La Giunta Regionale, visti gli atti, con D.G.R. n.3349 del 10.11.2009 ha autorizzato il comune di Comelico Superiore, ad effettuare in via preventiva, il trasferimento.

Poiché la società Terme delle Dolomiti Valgrande S.r.l è titolare, in virtù della D.G.R. n. 1799 del 13.06.2003 dell'autorizzazione ad aprire ed esercitare lo stabilimento termale denominato "Terme delle Dolomiti -Valgrande" e utilizza l'acqua proveniente dalla su citata concessione, la stessa società in data 8.9.2010 prot. n. 150/2010, pervenuta in data 15.9.2010 prot.n.485638 E.420.14.2, ha presentato istanza di trasferimento definitivo.

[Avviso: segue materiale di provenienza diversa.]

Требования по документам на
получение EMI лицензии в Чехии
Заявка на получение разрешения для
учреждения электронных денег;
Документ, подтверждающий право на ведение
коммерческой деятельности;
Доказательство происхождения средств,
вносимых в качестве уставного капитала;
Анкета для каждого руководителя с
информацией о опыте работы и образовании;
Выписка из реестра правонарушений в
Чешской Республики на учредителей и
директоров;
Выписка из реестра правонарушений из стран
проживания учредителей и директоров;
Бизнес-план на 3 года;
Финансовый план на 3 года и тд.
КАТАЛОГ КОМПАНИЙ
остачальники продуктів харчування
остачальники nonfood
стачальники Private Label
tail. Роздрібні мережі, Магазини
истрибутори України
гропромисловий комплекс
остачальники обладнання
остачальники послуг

Per quanto sopra esposto, visto l'atto notarile di trasferimento pervenuto con nota n. prot. n.7028 del 2.9.2010 del comune di Comelico Superiore a rogito del notaio Paolo Josef Giovannetti di San Stefano di Cadore, registrato al n.1546 di rep. in data 3.8.2010 ed anche per garantire la continuità di esercizio dello stabilimento termale denominato "Terme delle Dolomiti - Valgrande" e la corretta utilizzazione della risorsa, risulta ora possibile trasferire ed intestare, in via definitiva la concessione di acqua minerale ad uso termale curativo terapeutico denominata " ACQUA PUZZA" in comune di Comelico Superiore (BL) alla ditta sopraccitata.

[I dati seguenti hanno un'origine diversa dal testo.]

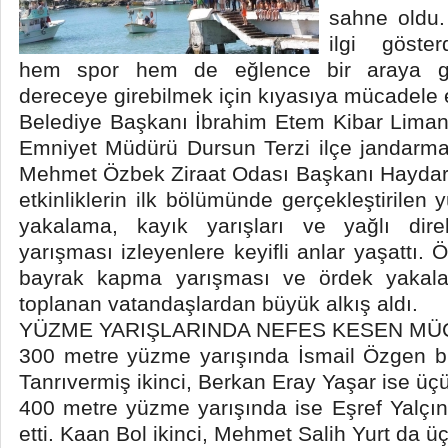
sahne oldu.
ilgi göste
hem spor hem de eğlence bir araya gel
dereceye girebilmek için kıyasıya mücadele e
Belediye Başkanı İbrahim Etem Kibar Liman
Emniyet Müdürü Dursun Terzi ilçe jandar
Mehmet Özbek Ziraat Odası Başkanı Haydar 
etkinliklerin ilk bölümünde gerçekleştirilen 
yakalama, kayık yarışları ve yağlı di
yarışması izleyenlere keyifli anlar yaşattı. Ö
bayrak kapma yarışması ve ördek yakalam
toplanan vatandaşlardan büyük alkış aldı.
YÜZME YARIŞLARINDA NEFES KESEN MÜ
300 metre yüzme yarışında İsmail Özgen bi
Tanrıvermiş ikinci, Berkan Eray Yaşar ise üçü
400 metre yüzme yarışında ise Eşref Yalçın 
etti. Kaan Bol ikinci, Mehmet Salih Yurt da ü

Il titolare della concessione dovrà attenersi a quanto disposto dall'allegato Disciplinare di trasferimento di concessione, (allegato A), che costituisce parte integrante al presente provvedimento.

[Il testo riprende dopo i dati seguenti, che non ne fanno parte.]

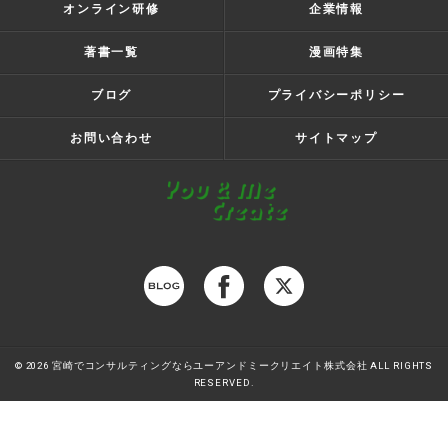
オンライン研修
企業情報
著書一覧
漫画特集
ブログ
プライバシーポリシー
お問い合わせ
サイトマップ
© 2026 宮崎でコンサルティングならユーアンドミークリエイト株式会社 ALL RIGHTS
RESERVED.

Il relatore conclude la propria relazione e propone all'approvazione della Giunta regionale il seguente provvedimento.

LA GIUNTA REGIONALE

UDITO il relatore, incaricato dell'istruzione dell'argomento in questione ai sensi dell'art. 33, secondo comma dello Statuto, il quale dà atto che la Struttura competente ha attestato l'avvenuta regolare istruttoria della pratica, anche in ordine alla compatibilità con la vigente legislazione statale e regionale;

VISTA l'istanza di trasferimento definitivo in data prot. n. 7524 del 24.09.2009, pervenuta il 30.9.2009 prot.n. 533809/57.02;

VISTA la DGR n. 1897 del 01.06.1999 di rilascio di concessione;

VISTA la D.G.R. n.3349 del 10.11.2009 di autorizzazione preventiva al trasferimento;

VISTO l'atto notarile a rogito del notaio Paolo Josef Giovannetti di San Stefano di Cadore, registrato al n.1546 di rep. in data 3.8.2010;

VISTA la legge regionale 10.10.1989, n. 40;

VISTA la D.G.R. n. 95 del 20.01.1998 concernente disposizioni esecutive per l'applicazione dell'art. 1 della L.R. 21.3.1985, n. 15 e successive modifiche;

delibera

1. di trasferire ed intestare, per quanto riportato nelle premesse, a decorrere dalla data del presente provvedimento, alla società "Terme delle Dolomiti Valgrande S.r.l". con sede a Padola di Comelico Superiore, Via Valgrande 43, C.F.-P.IVA 00965450257, la concessione di acqua minerale ad uso termale curativo terapeutico denominata "ACQUA PUZZA " ricadente in comune di Comelico Superiore (BL);

2. di stabilire che la società titolare della concessione dovrà attenersi a quanto disposto dall'allegato Disciplinare di trasferimento di concessione (allegato A), che costituisce parte integrante al presente provvedimento;

3. di prescrivere alla ditta concessionaria l'obbligo di trascrivere, ai sensi dell'art. 27 della L.R. 40/1989, il presente atto alla conservatoria dei registri immobiliari dell'Agenzia del Territorio del Ministero delle Finanze e di far pervenire alla Regione, entro tre mesi dalla data di consegna del presente provvedimento, copia autentica della nota di avvenuta sua trascrizione;

4. di stabilire che le prescrizioni e le indicazioni di cui al presente atto devono ritenersi, per il concessionario, obblighi la cui inosservanza comporta l'applicazione delle sanzioni stabilite dalle vigenti norme minerarie e dall'art. 50 della L.R. 40/1989 e può, tra l'altro, comportare la decadenza della concessione;

5. di stabilire infine che la nuova intestazione è accordata fatti salvi ed impregiudicati i diritti di terzi.